■ TASK OBJECTIVE
Reproduce every one of the following entries verbatim, keeping each character, line break and indent unchanged.

■ DATASET
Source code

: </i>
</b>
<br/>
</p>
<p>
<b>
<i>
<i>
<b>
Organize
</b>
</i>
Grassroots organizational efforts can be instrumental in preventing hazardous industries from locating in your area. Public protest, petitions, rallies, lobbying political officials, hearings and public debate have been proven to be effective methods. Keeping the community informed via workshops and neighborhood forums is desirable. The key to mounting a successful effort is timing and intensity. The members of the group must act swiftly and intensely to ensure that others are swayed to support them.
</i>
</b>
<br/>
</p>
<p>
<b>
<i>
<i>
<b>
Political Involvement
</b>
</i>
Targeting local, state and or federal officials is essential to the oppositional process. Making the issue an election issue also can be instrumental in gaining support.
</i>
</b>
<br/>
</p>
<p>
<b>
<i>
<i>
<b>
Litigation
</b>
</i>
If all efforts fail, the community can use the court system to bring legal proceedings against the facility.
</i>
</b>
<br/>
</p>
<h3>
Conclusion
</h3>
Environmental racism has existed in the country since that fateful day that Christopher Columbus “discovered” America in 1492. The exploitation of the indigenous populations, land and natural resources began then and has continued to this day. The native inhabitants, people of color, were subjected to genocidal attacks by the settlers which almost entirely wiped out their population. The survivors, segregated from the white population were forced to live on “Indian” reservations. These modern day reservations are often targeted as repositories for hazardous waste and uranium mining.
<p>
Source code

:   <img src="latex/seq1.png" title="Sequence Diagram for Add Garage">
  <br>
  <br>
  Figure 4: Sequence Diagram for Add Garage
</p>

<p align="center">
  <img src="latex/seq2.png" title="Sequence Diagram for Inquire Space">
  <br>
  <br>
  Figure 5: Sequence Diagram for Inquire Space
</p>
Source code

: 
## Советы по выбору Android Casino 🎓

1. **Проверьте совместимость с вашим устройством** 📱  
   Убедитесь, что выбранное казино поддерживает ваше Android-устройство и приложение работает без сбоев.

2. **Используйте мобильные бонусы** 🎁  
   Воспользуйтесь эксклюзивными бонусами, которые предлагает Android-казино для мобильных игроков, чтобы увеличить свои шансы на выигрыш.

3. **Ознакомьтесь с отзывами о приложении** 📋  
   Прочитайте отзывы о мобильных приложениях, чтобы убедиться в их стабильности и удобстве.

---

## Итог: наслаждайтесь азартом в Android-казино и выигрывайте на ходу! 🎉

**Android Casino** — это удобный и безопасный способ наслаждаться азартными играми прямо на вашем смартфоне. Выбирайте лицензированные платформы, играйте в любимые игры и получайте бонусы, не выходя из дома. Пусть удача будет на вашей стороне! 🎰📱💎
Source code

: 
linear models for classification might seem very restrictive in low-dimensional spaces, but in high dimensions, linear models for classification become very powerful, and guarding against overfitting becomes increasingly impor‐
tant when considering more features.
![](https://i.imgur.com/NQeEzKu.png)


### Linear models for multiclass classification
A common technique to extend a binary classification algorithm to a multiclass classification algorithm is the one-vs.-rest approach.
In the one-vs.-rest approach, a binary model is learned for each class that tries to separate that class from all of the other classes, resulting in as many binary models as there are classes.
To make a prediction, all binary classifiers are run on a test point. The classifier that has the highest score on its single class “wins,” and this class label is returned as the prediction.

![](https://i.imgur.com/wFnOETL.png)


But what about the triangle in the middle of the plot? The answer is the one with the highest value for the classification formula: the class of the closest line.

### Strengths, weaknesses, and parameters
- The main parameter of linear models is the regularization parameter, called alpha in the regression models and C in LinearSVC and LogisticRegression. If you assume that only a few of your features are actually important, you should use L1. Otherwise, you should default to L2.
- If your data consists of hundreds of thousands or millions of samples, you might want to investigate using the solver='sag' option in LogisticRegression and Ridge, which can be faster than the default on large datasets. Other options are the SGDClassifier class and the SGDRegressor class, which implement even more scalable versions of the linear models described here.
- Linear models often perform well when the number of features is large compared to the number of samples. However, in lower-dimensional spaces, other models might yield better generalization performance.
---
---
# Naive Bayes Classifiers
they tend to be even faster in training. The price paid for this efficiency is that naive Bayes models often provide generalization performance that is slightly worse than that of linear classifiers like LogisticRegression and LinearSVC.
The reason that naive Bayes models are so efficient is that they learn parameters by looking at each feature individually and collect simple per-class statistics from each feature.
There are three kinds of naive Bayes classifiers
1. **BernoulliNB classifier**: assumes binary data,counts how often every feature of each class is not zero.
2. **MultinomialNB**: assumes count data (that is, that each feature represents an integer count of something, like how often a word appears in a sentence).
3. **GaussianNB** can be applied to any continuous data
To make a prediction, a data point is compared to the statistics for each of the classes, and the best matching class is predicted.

■ WRITTEN ANSWER
Source code

: </i>
</b>
<br/>
</p>
<p>
<b>
<i>
<i>
<b>
Organize
</b>
</i>
Grassroots organizational efforts can be instrumental in preventing hazardous industries from locating in your area. Public protest, petitions, rallies, lobbying political officials, hearings and public debate have been proven to be effective methods. Keeping the community informed via workshops and neighborhood forums is desirable. The key to mounting a successful effort is timing and intensity. The members of the group must act swiftly and intensely to ensure that others are swayed to support them.
</i>
</b>
<br/>
</p>
<p>
<b>
<i>
<i>
<b>
Political Involvement
</b>
</i>
Targeting local, state and or federal officials is essential to the oppositional process. Making the issue an election issue also can be instrumental in gaining support.
</i>
</b>
<br/>
</p>
<p>
<b>
<i>
<i>
<b>
Litigation
</b>
</i>
If all efforts fail, the community can use the court system to bring legal proceedings against the facility.
</i>
</b>
<br/>
</p>
<h3>
Conclusion
</h3>
Environmental racism has existed in the country since that fateful day that Christopher Columbus “discovered” America in 1492. The exploitation of the indigenous populations, land and natural resources began then and has continued to this day. The native inhabitants, people of color, were subjected to genocidal attacks by the settlers which almost entirely wiped out their population. The survivors, segregated from the white population were forced to live on “Indian” reservations. These modern day reservations are often targeted as repositories for hazardous waste and uranium mining.
<p>
Source code

:   <img src="latex/seq1.png" title="Sequence Diagram for Add Garage">
  <br>
  <br>
  Figure 4: Sequence Diagram for Add Garage
</p>

<p align="center">
  <img src="latex/seq2.png" title="Sequence Diagram for Inquire Space">
  <br>
  <br>
  Figure 5: Sequence Diagram for Inquire Space
</p>
Source code

: 
## Советы по выбору Android Casino 🎓

1. **Проверьте совместимость с вашим устройством** 📱  
   Убедитесь, что выбранное казино поддерживает ваше Android-устройство и приложение работает без сбоев.

2. **Используйте мобильные бонусы** 🎁  
   Воспользуйтесь эксклюзивными бонусами, которые предлагает Android-казино для мобильных игроков, чтобы увеличить свои шансы на выигрыш.

3. **Ознакомьтесь с отзывами о приложении** 📋  
   Прочитайте отзывы о мобильных приложениях, чтобы убедиться в их стабильности и удобстве.

---

## Итог: наслаждайтесь азартом в Android-казино и выигрывайте на ходу! 🎉

**Android Casino** — это удобный и безопасный способ наслаждаться азартными играми прямо на вашем смартфоне. Выбирайте лицензированные платформы, играйте в любимые игры и получайте бонусы, не выходя из дома. Пусть удача будет на вашей стороне! 🎰📱💎
Source code

: 
linear models for classification might seem very restrictive in low-dimensional spaces, but in high dimensions, linear models for classification become very powerful, and guarding against overfitting becomes increasingly impor‐
tant when considering more features.
![](https://i.imgur.com/NQeEzKu.png)


### Linear models for multiclass classification
A common technique to extend a binary classification algorithm to a multiclass classification algorithm is the one-vs.-rest approach.
In the one-vs.-rest approach, a binary model is learned for each class that tries to separate that class from all of the other classes, resulting in as many binary models as there are classes.
To make a prediction, all binary classifiers are run on a test point. The classifier that has the highest score on its single class “wins,” and this class label is returned as the prediction.

![](https://i.imgur.com/wFnOETL.png)


But what about the triangle in the middle of the plot? The answer is the one with the highest value for the classification formula: the class of the closest line.

### Strengths, weaknesses, and parameters
- The main parameter of linear models is the regularization parameter, called alpha in the regression models and C in LinearSVC and LogisticRegression. If you assume that only a few of your features are actually important, you should use L1. Otherwise, you should default to L2.
- If your data consists of hundreds of thousands or millions of samples, you might want to investigate using the solver='sag' option in LogisticRegression and Ridge, which can be faster than the default on large datasets. Other options are the SGDClassifier class and the SGDRegressor class, which implement even more scalable versions of the linear models described here.
- Linear models often perform well when the number of features is large compared to the number of samples. However, in lower-dimensional spaces, other models might yield better generalization performance.
---
---
# Naive Bayes Classifiers
they tend to be even faster in training. The price paid for this efficiency is that naive Bayes models often provide generalization performance that is slightly worse than that of linear classifiers like LogisticRegression and LinearSVC.
The reason that naive Bayes models are so efficient is that they learn parameters by looking at each feature individually and collect simple per-class statistics from each feature.
There are three kinds of naive Bayes classifiers
1. **BernoulliNB classifier**: assumes binary data,counts how often every feature of each class is not zero.
2. **MultinomialNB**: assumes count data (that is, that each feature represents an integer count of something, like how often a word appears in a sentence).
3. **GaussianNB** can be applied to any continuous data
To make a prediction, a data point is compared to the statistics for each of the classes, and the best matching class is predicted.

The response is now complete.